## Exercise passage
*** Begin section ***

Beethoven’s influence on Mendelssohn was less controversial. The French predilection for Beethoven helps explain why the A-Minor Quartet became a popular set piece at the Paris Conservatoire. "The pupils there," Mendelssohn proudly reported to his family, "are practicing their fingers off to play ‘Ist es wahr?’"
Bartók’s String Quartet No. 1, composed in 1909, was so far ahead of its time that it had to wait nearly two years for its first performance. The Second Quartet won acceptance more readily: Completed in 1917, it was first heard in Budapest on March 3, 1918. Both performances were given by the enterprising quartet led by the violinist Imre Waldbauer, which championed Bartók’s music long before other ensembles did.
Published in 1920, the Quartet No. 2 was recorded in 1925 by the Amar Quartet, in which Paul Hindemith played the viola. It was the first of Bartók’s six string quartets to be recorded—and the last for many years thereafter.

*** End section ***

## Provided information
*** Begin section ***

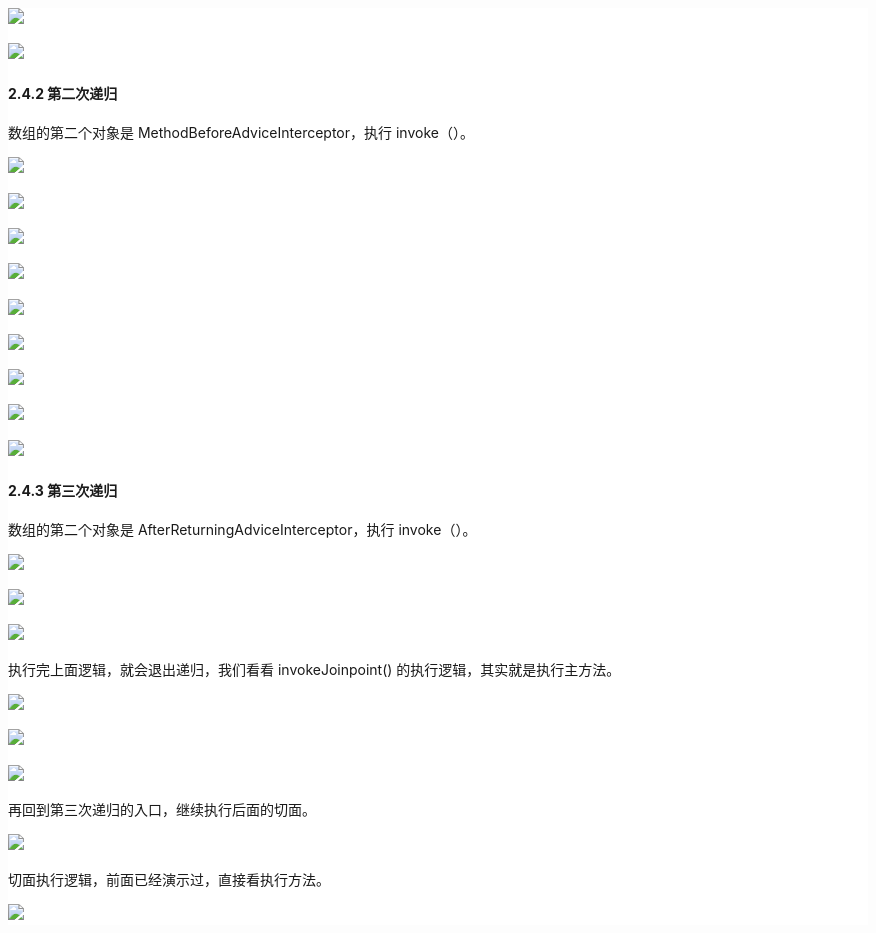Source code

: ![](https://cdn.tobebetterjavaer.com/tobebetterjavaer/images/nice-article/weixin-ztpxspringaopymxbjrynkddsqsxwdxg-6b7b45fa-510e-44fb-b81f-88589900636c.jpg)

![](https://cdn.tobebetterjavaer.com/tobebetterjavaer/images/nice-article/weixin-ztpxspringaopymxbjrynkddsqsxwdxg-d66c5cac-d648-428a-a344-20dfd511c3bc.jpg)

#### 2.4.2 第二次递归

数组的第二个对象是 MethodBeforeAdviceInterceptor，执行 invoke（）。

![](https://cdn.tobebetterjavaer.com/tobebetterjavaer/images/nice-article/weixin-ztpxspringaopymxbjrynkddsqsxwdxg-6f35aed5-a725-41a2-96ee-bfcb481abd03.jpg)

![](https://cdn.tobebetterjavaer.com/tobebetterjavaer/images/nice-article/weixin-ztpxspringaopymxbjrynkddsqsxwdxg-0ab482cf-cf10-4e48-8880-fda1cdc5d91b.jpg)

![](https://cdn.tobebetterjavaer.com/tobebetterjavaer/images/nice-article/weixin-ztpxspringaopymxbjrynkddsqsxwdxg-35eec321-2e43-451a-8b22-0e00695985b9.jpg)

![](https://cdn.tobebetterjavaer.com/tobebetterjavaer/images/nice-article/weixin-ztpxspringaopymxbjrynkddsqsxwdxg-df43ae49-c73e-459a-b09b-4009624baf92.jpg)

![](https://cdn.tobebetterjavaer.com/tobebetterjavaer/images/nice-article/weixin-ztpxspringaopymxbjrynkddsqsxwdxg-b15f48b0-ee63-4f23-bf0c-98e14d18bdaa.jpg)

![](https://cdn.tobebetterjavaer.com/tobebetterjavaer/images/nice-article/weixin-ztpxspringaopymxbjrynkddsqsxwdxg-a6900293-7600+-4b5c-bd48-1e77c6b5c260.jpg)

![](https://cdn.tobebetterjavaer.com/tobebetterjavaer/images/nice-article/weixin-ztpxspringaopymxbjrynkddsqsxwdxg-ed54f377-1de9-4d0e-94fe-2ad36470ef33.jpg)

![](https://cdn.tobebetterjavaer.com/tobebetterjavaer/images/nice-article/weixin-ztpxspringaopymxbjrynkddsqsxwdxg-ce217e8b-4c11-4edf-99c8-85ad011eede8.jpg)

![](https://cdn.tobebetterjavaer.com/tobebetterjavaer/images/nice-article/weixin-ztpxspringaopymxbjrynkddsqsxwdxg-85514d47-ce74-4842-9f54-f35b363942a6.jpg)

#### 2.4.3 第三次递归

数组的第二个对象是 AfterReturningAdviceInterceptor，执行 invoke（）。

![](https://cdn.tobebetterjavaer.com/tobebetterjavaer/images/nice-article/weixin-ztpxspringaopymxbjrynkddsqsxwdxg-40fe18f2-e199-4ebc-a269-8a1c11326f96.jpg)

![](https://cdn.tobebetterjavaer.com/tobebetterjavaer/images/nice-article/weixin-ztpxspringaopymxbjrynkddsqsxwdxg-ad21eda6-e867-4f42-8834-ab9a4282396f.jpg)

![](https://cdn.tobebetterjavaer.com/tobebetterjavaer/images/nice-article/weixin-ztpxspringaopymxbjrynkddsqsxwdxg-0bf4d91c-2198-4bfe-9945-b00f8d736a00.jpg)

执行完上面逻辑，就会退出递归，我们看看 invokeJoinpoint() 的执行逻辑，其实就是执行主方法。

![](https://cdn.tobebetterjavaer.com/tobebetterjavaer/images/nice-article/weixin-ztpxspringaopymxbjrynkddsqsxwdxg-9c2f1045-2449-4fa9-b579-b113b94d9870.jpg)

![](https://cdn.tobebetterjavaer.com/tobebetterjavaer/images/nice-article/weixin-ztpxspringaopymxbjrynkddsqsxwdxg-a68777fb-36e2-4681-9fd5-b7db7414d1c8.jpg)

![](https://cdn.tobebetterjavaer.com/tobebetterjavaer/images/nice-article/weixin-ztpxspringaopymxbjrynkddsqsxwdxg-78fedc8b-4ed3-4580-9077-867ee8f898d2.jpg)

再回到第三次递归的入口，继续执行后面的切面。

![](https://cdn.tobebetterjavaer.com/tobebetterjavaer/images/nice-article/weixin-ztpxspringaopymxbjrynkddsqsxwdxg-8dba29ac-391e-4370-8709-7c92679f4d3f.jpg)

切面执行逻辑，前面已经演示过，直接看执行方法。

![](https://cdn.tobebetterjavaer.com/tobebetterjavaer/images/nice-article/weixin-ztpxspringaopymxbjrynkddsqsxwdxg-c97a08e2-7016-4292-be4d-de057147e320.jpg)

*** End section ***

## Task
In the passage on string quartets, reproduce word for word the stretch that begins at the words "Beethoven’s influence on" and stops after the words "other ensembles did.".

## Reply to the task
Beethoven’s influence on Mendelssohn was less controversial. The French predilection for Beethoven helps explain why the A-Minor Quartet became a popular set piece at the Paris Conservatoire. "The pupils there," Mendelssohn proudly reported to his family, "are practicing their fingers off to play ‘Ist es wahr?’"
Bartók’s String Quartet No. 1, composed in 1909, was so far ahead of its time that it had to wait nearly two years for its first performance. The Second Quartet won acceptance more readily: Completed in 1917, it was first heard in Budapest on March 3, 1918. Both performances were given by the enterprising quartet led by the violinist Imre Waldbauer, which championed Bartók’s music long before other ensembles did.